- Theatrical release poster
- Directed by: Richard Whorf
- Written by: Anne Morrison Chapin; Whitfield Cook;
- Based on: play Happily Ever After by Chester Erskine
- Produced by: Edwin H. Knopf
- Starring: Robert Walker; June Allyson;
- Cinematography: Sidney Wagner
- Edited by: Irvine Warburton
- Music by: Johnny Green
- Distributed by: Metro-Goldwyn-Mayer
- Release dates: February 28, 1946 (New York City, premiere);
- Country: United States
- Language: English
- Budget: $1,012,000
- Box office: $2,559,000

= The Sailor Takes a Wife =

1946 film by Richard Whorf

The Sailor Takes a Wife is a 1946 American romantic comedy film directed by Richard Whorf and starring Robert Walker and June Allyson.

==Plot==
During World War II, a sailor in New York City who is about to be shipped out to Europe marries a woman he has just met.
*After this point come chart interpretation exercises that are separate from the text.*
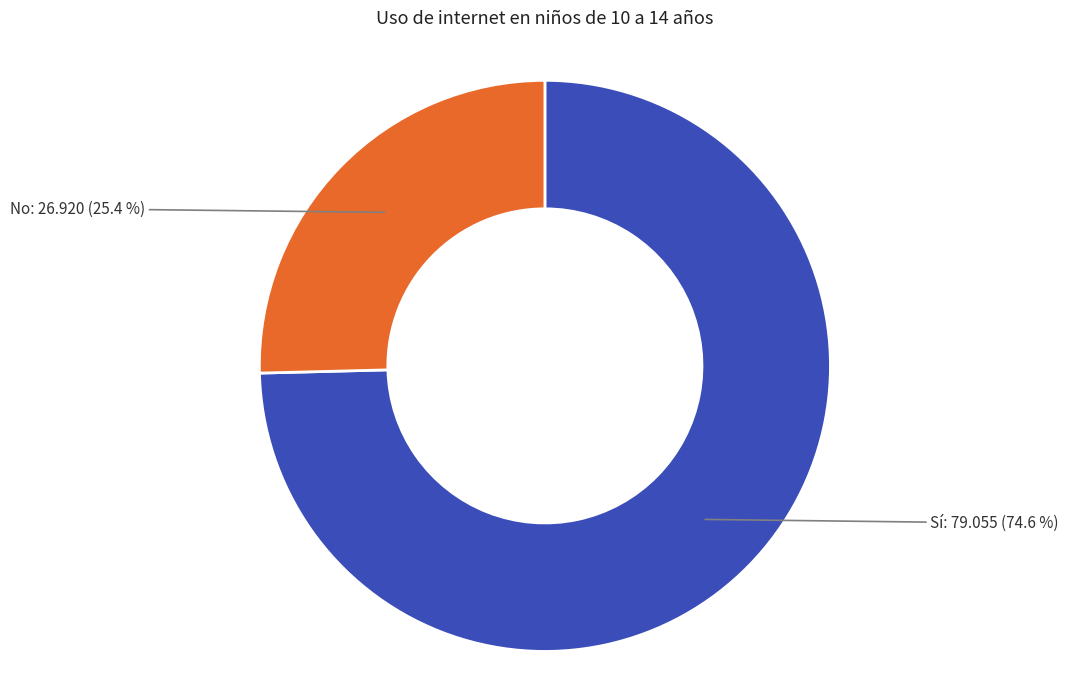

What is the largest slice in the pie chart?

Sí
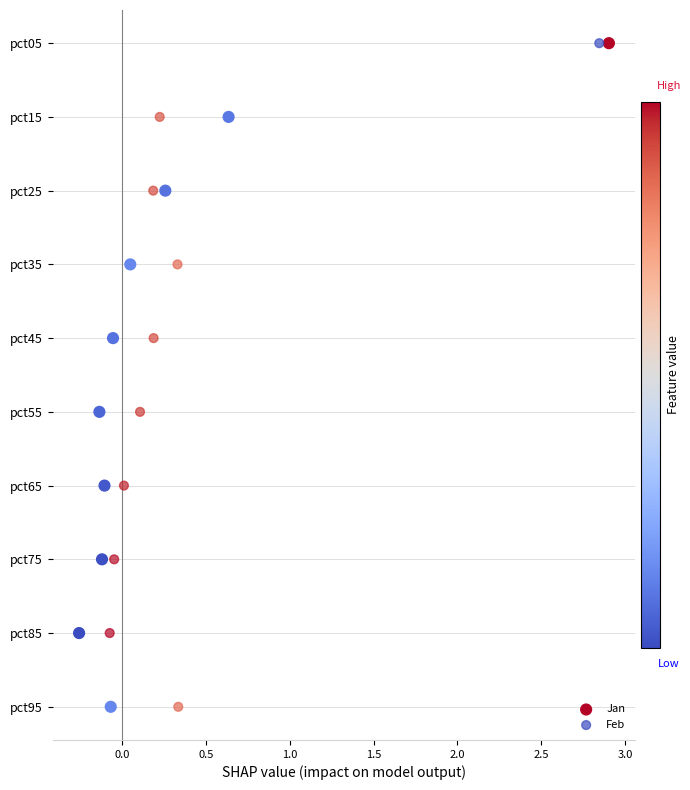

What are all the series names shown in the legend?

Jan, Feb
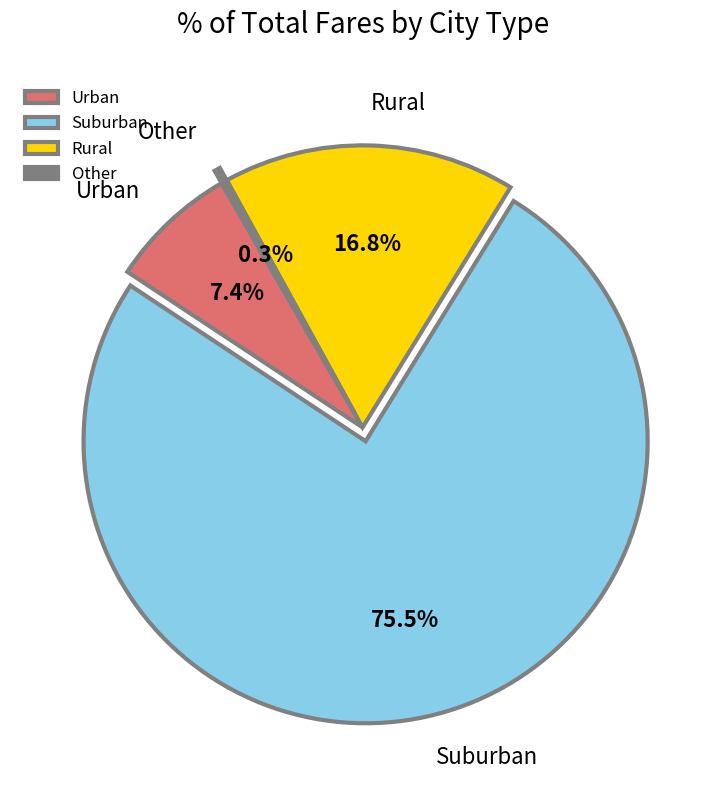

Which slice is the smallest?

Other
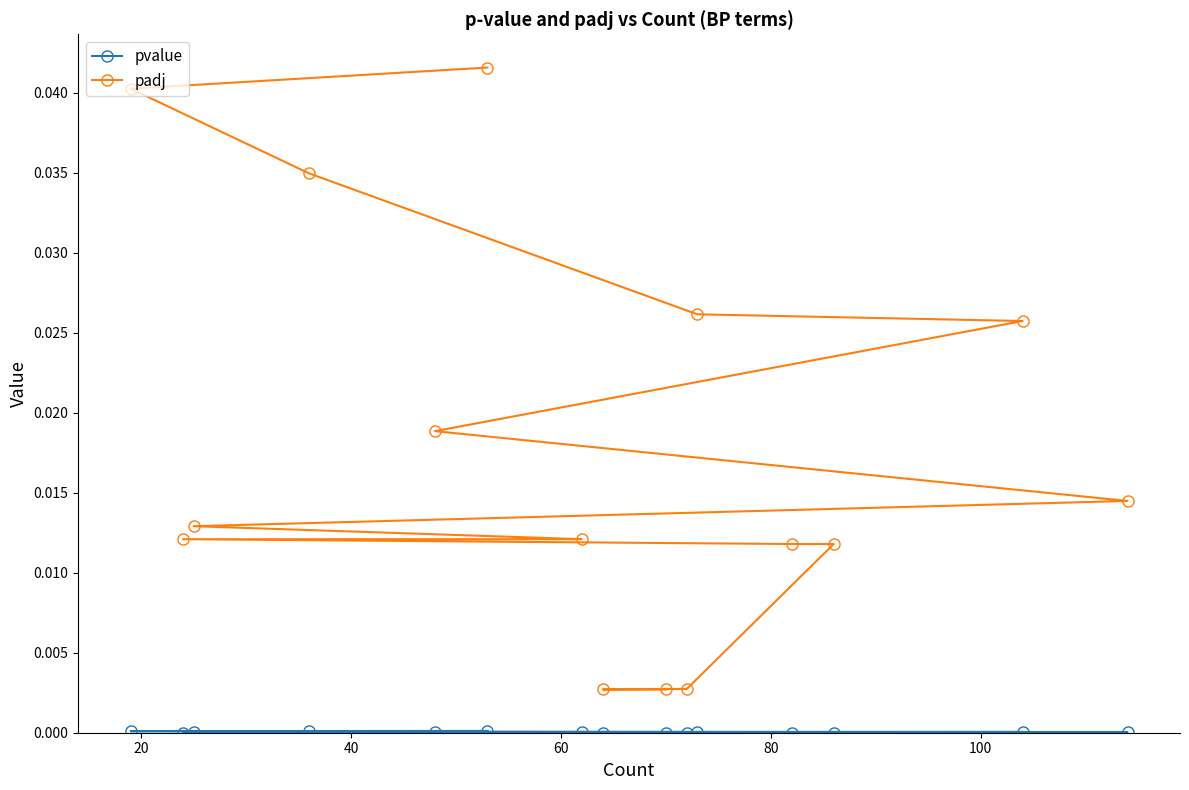

Which series has the widest spread of values?

padj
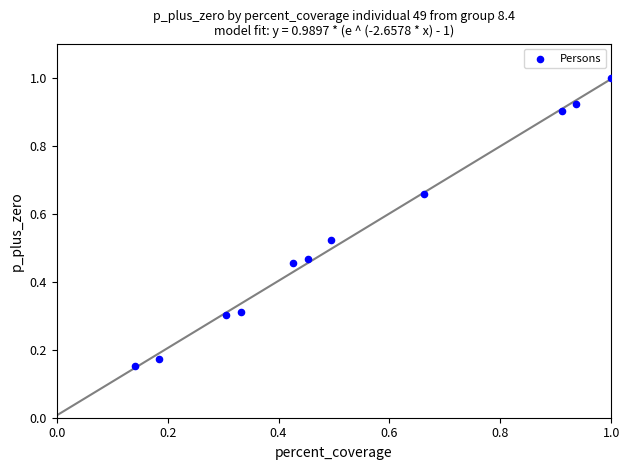

What is the range of Y values (max minus min)?

0.8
Then he unexpectedly receives a medical discharge.

==Cast==
- Robert Walker as John Hill
- June Allyson as Mary Hill
- Hume Cronyn as Freddie Potts
- Audrey Totter as Lisa Borescu
- Eddie "Rochester" Anderson as Harry
- Reginald Owen as Mr. Amboy
- Gerald Oliver Smith as Gerald

==Reception==
According to MGM records, the film earned $2,269,000 in the US and Canada and $290,000 elsewhere, making a profit of $683,000.